In this chapter, we focused on different methods of improving geometric throughput. We began with display lists, which are an excellent way to quickly optimize legacy immediate mode rendering code. Display lists, however, can also be used conveniently to store many other OpenGL commands such as state changes, lighting setup, and any other frequently repeated tasks.

By packing all the vertex data together in a single data structure (an array), you enable the OpenGL implementation to make potentially valuable performance optimizations. In addition, you can stream the data to disk and back, thus storing the geometry in a format that is ready for use in OpenGL. Although OpenGL does not have a “model format” as some higher level APIs do, the vertex array construct is certainly a good place to start if you want to build your own.

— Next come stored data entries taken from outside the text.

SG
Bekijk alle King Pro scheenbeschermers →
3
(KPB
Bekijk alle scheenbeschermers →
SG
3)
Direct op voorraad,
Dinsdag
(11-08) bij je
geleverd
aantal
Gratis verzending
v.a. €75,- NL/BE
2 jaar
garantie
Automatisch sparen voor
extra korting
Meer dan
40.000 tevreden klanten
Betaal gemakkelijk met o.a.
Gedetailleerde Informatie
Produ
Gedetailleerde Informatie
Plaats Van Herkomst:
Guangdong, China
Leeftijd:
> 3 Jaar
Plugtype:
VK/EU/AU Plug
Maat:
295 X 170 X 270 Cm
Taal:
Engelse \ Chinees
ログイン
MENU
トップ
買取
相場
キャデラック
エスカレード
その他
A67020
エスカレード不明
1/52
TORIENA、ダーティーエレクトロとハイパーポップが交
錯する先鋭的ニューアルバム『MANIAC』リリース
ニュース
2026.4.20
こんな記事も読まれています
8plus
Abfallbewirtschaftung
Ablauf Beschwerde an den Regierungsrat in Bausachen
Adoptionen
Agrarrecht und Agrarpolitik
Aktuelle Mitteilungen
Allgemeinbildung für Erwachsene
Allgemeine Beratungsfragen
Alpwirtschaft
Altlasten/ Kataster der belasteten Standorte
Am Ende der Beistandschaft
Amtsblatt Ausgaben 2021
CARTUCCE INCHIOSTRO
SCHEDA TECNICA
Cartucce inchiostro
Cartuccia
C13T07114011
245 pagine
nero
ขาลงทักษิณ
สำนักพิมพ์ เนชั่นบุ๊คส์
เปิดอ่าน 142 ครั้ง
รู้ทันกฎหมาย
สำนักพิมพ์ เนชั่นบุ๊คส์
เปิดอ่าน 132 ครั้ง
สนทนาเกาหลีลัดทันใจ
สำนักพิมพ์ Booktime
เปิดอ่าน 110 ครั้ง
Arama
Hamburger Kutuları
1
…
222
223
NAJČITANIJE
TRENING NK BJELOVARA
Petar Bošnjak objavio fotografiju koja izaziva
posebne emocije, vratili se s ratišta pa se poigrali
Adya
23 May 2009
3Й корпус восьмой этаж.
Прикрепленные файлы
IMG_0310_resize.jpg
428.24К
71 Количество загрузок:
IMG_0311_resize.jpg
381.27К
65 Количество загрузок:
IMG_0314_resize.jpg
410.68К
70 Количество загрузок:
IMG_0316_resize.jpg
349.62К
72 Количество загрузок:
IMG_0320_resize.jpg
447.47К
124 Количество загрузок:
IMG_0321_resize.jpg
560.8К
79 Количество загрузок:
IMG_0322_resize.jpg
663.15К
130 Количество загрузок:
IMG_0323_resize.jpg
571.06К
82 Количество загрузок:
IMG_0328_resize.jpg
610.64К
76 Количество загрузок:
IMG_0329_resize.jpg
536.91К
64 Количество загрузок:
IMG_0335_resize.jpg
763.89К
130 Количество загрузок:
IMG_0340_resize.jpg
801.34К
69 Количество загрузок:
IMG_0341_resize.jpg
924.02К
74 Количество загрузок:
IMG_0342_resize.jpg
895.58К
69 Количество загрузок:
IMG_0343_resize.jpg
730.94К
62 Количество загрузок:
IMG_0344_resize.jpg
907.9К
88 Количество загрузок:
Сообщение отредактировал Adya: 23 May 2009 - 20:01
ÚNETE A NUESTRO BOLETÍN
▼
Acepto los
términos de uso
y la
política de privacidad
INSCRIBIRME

Generally, you can significantly speed up static geometry by using display lists, and you can use vertex arrays whenever you want dynamic geometry. Index vertex arrays, on the other hand, can potentially (but not always) give you the best of both worlds—flexible geometry data and highly efficient memory transfer and geometric processing. For many applications, vertex arrays are used almost exclusively. However, the old glBegin/glEnd construct still has many uses, besides allowing you to create display lists—anytime the amount of geometry fluctuates dynamically from frame to frame, for example. There is little benefit to continually rebuilding a small vertex array from scratch rather than letting the driver do the work with glBegin/glEnd.

Finally, we learned to use vertex buffer objects to get the best possible optimization we can hope for with display lists (storing the geometry on the hardware) yet have the great flexibility of using vertex arrays. We’ve seen that the best possible way to render static geometry is to represent it as an indexed vertex array, and store it on your graphics card via VBOs. Still, we have only scratched the surface of OpenGL’s rich buffer object feature set. In Chapter 18, “Advanced Buffers,” you’ll learn some more powerful optimizations and whole new capabilities made possible by the ideas introduced in this chapter.